Each supplier appears to have developed proprietary formulations that are different enough from those of their competitors for each to enjoy satisfactory market share. One explanation may be the diversity of RIM applications, each calling for somewhat different performance requirements and tradeoffs between materials costs and processing costs. Process equipment, on the other hand, is very difficult to protect. There was a highly focused market in automobile bumpers that is now declining. Patents in this narrow field were weak in that they were primarily mechanical rather than chemical formulations.

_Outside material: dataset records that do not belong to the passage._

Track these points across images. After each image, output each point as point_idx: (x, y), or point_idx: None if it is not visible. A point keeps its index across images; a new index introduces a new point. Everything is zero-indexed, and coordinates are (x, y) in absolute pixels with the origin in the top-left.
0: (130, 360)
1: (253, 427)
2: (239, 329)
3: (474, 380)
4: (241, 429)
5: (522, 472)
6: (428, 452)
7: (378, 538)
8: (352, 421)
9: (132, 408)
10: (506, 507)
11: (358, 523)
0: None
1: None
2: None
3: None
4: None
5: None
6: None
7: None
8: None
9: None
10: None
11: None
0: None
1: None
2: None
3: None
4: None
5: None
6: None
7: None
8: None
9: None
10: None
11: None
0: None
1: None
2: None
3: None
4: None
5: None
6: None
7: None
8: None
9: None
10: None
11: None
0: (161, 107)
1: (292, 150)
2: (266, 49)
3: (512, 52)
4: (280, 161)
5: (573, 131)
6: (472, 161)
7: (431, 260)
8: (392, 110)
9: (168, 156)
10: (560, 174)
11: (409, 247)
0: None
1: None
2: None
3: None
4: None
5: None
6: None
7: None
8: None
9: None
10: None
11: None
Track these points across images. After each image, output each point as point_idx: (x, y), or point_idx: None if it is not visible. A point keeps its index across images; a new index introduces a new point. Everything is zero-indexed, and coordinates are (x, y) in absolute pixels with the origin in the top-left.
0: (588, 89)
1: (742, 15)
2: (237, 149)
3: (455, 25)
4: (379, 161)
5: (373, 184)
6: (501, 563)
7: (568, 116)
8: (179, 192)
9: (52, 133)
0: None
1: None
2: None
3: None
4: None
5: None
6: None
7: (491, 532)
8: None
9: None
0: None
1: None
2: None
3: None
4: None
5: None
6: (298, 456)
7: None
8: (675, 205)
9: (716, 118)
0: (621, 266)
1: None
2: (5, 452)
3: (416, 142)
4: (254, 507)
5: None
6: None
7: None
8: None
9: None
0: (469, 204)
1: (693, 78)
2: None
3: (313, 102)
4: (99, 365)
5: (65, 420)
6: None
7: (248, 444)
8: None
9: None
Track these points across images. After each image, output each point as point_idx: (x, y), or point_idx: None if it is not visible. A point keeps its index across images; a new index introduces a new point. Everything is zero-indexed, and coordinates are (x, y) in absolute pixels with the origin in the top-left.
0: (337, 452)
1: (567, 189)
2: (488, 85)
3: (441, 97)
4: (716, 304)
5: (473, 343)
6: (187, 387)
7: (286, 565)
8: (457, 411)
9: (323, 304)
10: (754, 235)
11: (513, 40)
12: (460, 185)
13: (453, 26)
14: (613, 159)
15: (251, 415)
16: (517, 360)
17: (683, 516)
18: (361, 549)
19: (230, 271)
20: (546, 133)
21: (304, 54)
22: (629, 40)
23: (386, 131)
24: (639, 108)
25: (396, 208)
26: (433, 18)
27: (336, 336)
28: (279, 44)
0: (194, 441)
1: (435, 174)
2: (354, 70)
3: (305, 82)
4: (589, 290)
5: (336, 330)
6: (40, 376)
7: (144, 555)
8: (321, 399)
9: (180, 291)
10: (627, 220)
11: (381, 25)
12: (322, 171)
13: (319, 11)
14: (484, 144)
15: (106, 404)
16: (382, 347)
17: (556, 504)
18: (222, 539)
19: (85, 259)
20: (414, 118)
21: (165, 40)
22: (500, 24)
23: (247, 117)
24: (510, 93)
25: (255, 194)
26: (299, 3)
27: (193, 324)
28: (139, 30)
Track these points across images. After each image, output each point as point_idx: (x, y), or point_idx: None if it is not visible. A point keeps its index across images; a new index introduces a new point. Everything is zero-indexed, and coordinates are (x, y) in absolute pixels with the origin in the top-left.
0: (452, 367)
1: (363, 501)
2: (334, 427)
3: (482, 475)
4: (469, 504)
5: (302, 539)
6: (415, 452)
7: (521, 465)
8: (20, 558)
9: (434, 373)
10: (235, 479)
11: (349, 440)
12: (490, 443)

Relationships between Fundamental Research and Technology Development. As recently as 1990, industrial RIM users were fine-tuning their systems by trial and error. A process that began with industrial practice is continuing to be led by experimental data, rather than predictive theory. RIM has peaked; both industrial and related scholarly research efforts are focusing on reinforced RIM and structural RIM. As demand for lighter replacements for structural steel increases, the contributions that research makes to applications in RRIM and, especially, SRIM may increase accordingly.
There was incomplete, even contradictory, evidence about research-technology relationships in RIM. On the one hand, industry representatives whom we interviewed could not say much one way or the other about the impact of fundamental or academic research on RIM development. Books on RIM by industrial researchers and engineers refer infrequently to scholarly research. Yet industry representatives also concluded that fundamental knowledge of RIM and RIM chemistry was needed but lacking. They supported, and continue to support, academic research with their own funds, while encouraging public support of research as well. Evidence from patent databases shows stronger-than-average ties between academic research and industry in RIM. Macosko and his students interacted closely with industry, reflecting the close ties that academic chemistry and chemical engineering traditionally have had with industry.
NSF Role. Interview respondents offered limited information
on the question of the influence of academic research on RIM development.
Our impression from bibliometric and patent citations is that
NSF's role was significant. RIM research supported by NSF was
closely tied to industry, beginning with Macosko's 1980 award
and continuing subsequently with substantial awards to several
NSF-sponsored centers. Industry benefited by hiring students
already familiar with the process, and software based on Macosko's
NSF-supported work is now proving commercially successful.